The McKinney-Vento program is designed to address the problems that homeless children and youth have faced in enrolling, attending, and succeeding in school. Under this program, State educational agencies (SEAs) must ensure that each homeless child and youth has equal access to the same free, appropriate public education, including a public preschool education, as other children and youth. Homeless children and youth should have access to the educational and other services that they need to enable them to meet the same challenging State student academic achievement standards to which all students are held. In addition, homeless students may not be separated from the mainstream school environment. States and districts are required to review and undertake steps to revise laws, regulations, practices, or policies that may act as a barrier to the enrollment, attendance, or success in school of homeless children and youth.
What is the statutory authority for the McKinney-Vento program?
The program is authorized under Title VII-B of the McKinney-Vento Homeless Assistance Act (42 USC 11431 et seq.), (McKinney-Vento Act). The program was originally authorized in 1987 and, most recently, reauthorized by the No Child Left Behind Act of 2001.
What is meant by the term “homeless children and youth”?

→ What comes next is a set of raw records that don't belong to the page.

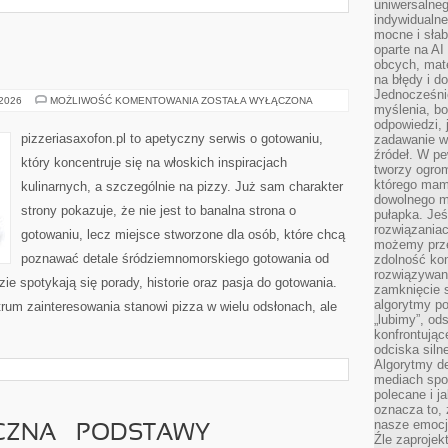
uniwersalneg
indywidualne
mocne i słab
oparte na A
obcych, mat
na błędy i d
Jednocześni
HISTORIA
 2026
MOŻLIWOŚĆ KOMENTOWANIA
ZOSTAŁA WYŁĄCZONA
myślenia, bo
PIZZY
odpowiedzi, 
pizzeriasaxofon.pl to apetyczny serwis o gotowaniu,
zadawanie wł
źródeł. W pe
który koncentruje się na włoskich inspiracjach
tworzy ogro
którego mam
kulinarnych, a szczególnie na pizzy. Już sam charakter
dowolnego mi
strony pokazuje, że nie jest to banalna strona o
pułapka. Je
rozwiązania
gotowaniu, lecz miejsce stworzone dla osób, które chcą
możemy prze
poznawać detale śródziemnomorskiego gotowania od
zdolność kon
rozwiązywan
zie spotykają się porady, historie oraz pasja do gotowania.
zamknięcie s
algorytmy po
trum zainteresowania stanowi pizza w wielu odsłonach, ale
„lubimy”, od
konfrontują
odciska siln
Algorytmy de
mediach spo
polecane i j
oznacza to, 
nasze emocje
CZNA – PODSTAWY
Źle zaproje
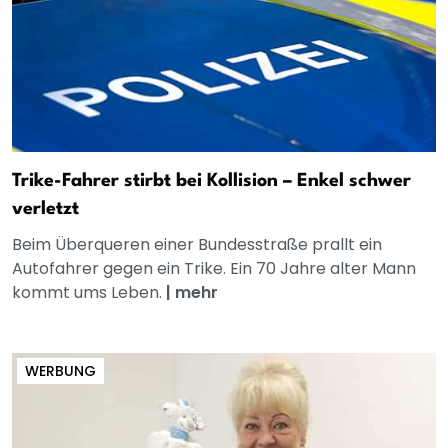
Trike-Fahrer stirbt bei Kollision – Enkel schwer
verletzt
Beim Überqueren einer Bundesstraße prallt ein
Autofahrer gegen ein Trike. Ein 70 Jahre alter Mann
kommt ums Leben.
|
mehr
WERBUNG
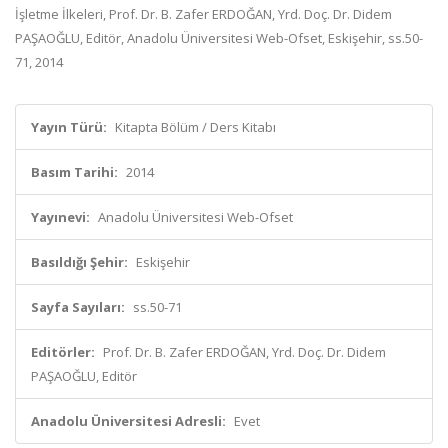
İşletme İlkeleri, Prof. Dr. B. Zafer ERDOĞAN, Yrd. Doç. Dr. Didem
PAŞAOĞLU, Editör, Anadolu Üniversitesi Web-Ofset, Eskişehir, ss.50-
71, 2014
Yayın Türü:
Kitapta Bölüm / Ders Kitabı
Basım Tarihi:
2014
Yayınevi:
Anadolu Üniversitesi Web-Ofset
Basıldığı Şehir:
Eskişehir
Sayfa Sayıları:
ss.50-71
Editörler:
Prof. Dr. B. Zafer ERDOĞAN, Yrd. Doç. Dr. Didem
PAŞAOĞLU, Editör
Anadolu Üniversitesi Adresli:
Evet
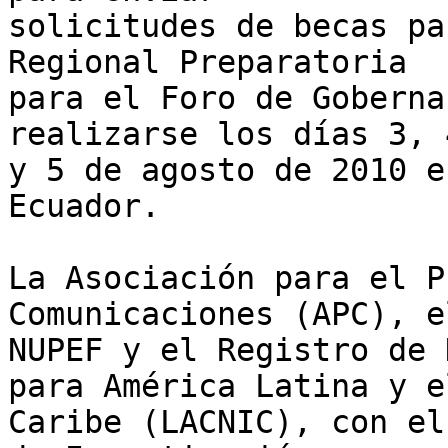
solicitudes de becas pa
Regional Preparatoria 

para el Foro de Goberna
realizarse los días 3, 4
y 5 de agosto de 2010 e
Ecuador.

La Asociación para el P
Comunicaciones (APC), e
NUPEF y el Registro de 
para América Latina y el
Caribe (LACNIC), con el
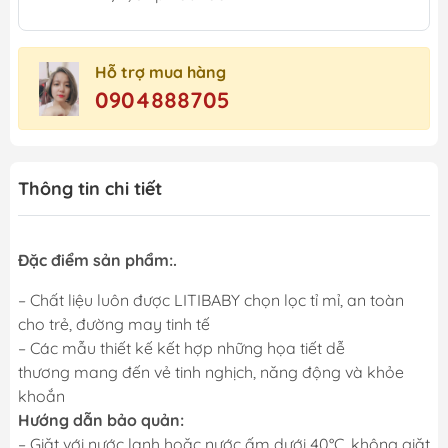
Hỗ trợ mua hàng
0904888705
Thông tin chi tiết
Đặc điểm sản phẩm:.
– Chất liệu luôn được LITIBABY chọn lọc tỉ mỉ, an toàn
cho trẻ, đường may tinh tế
– Các mẫu thiết kế kết hợp những họa tiết dễ
thương mang đến vẻ tinh nghịch, năng động và khỏe
khoắn
Hướng dẫn bảo quản:
– Giặt với nước lạnh hoặc nước ấm dưới 40°C, không giặt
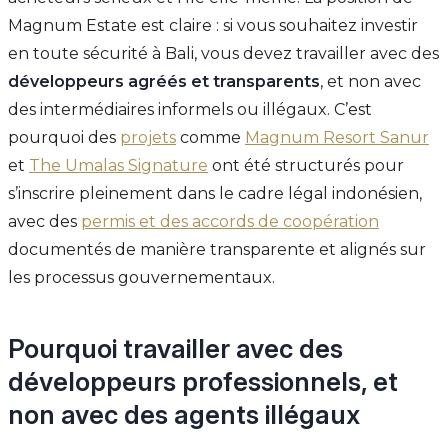
Magnum Estate est claire : si vous souhaitez investir
en toute sécurité à Bali, vous devez travailler avec des
développeurs agréés et transparents
, et non avec
des intermédiaires informels ou illégaux. C’est
pourquoi des
projets
comme
Magnum Resort Sanur
et
The Umalas Signature
ont été structurés pour
s’inscrire pleinement dans le cadre légal indonésien,
avec des
permis et des accords de coopération
documentés de manière transparente et alignés sur
les processus gouvernementaux.
Pourquoi travailler avec des
développeurs professionnels, et
non avec des agents illégaux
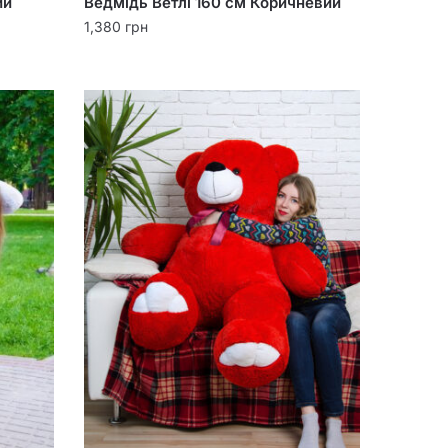
ий
Ведмідь Ветлі 160 см Коричневий
1,380
грн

The McKinney-Vento Act defines “homeless children and youth” as individuals who lack a fixed, regular, and adequate nighttime residence. The term includes -
Children and youth who are: - sharing the housing of other persons due to loss of housing, economic hardship, or a similar reason (sometimes referred to as doubled-up); - living in motels, hotels, trailer parks, or camping grounds due to lack of alternative adequate accommodations; - living in emergency or transitional shelters; - abandoned in hospitals; or - awaiting foster care placement;
Children and youth who have a primary nighttime residence that is a public or private place not designed for, or ordinarily used as, a regular sleeping accommodation for human beings;
Children and youth who are living in cars, parks, public spaces, abandoned buildings, substandard housing, bus or train stations, or similar settings; and
Migratory children who qualify as homeless because they are living in circumstances described above.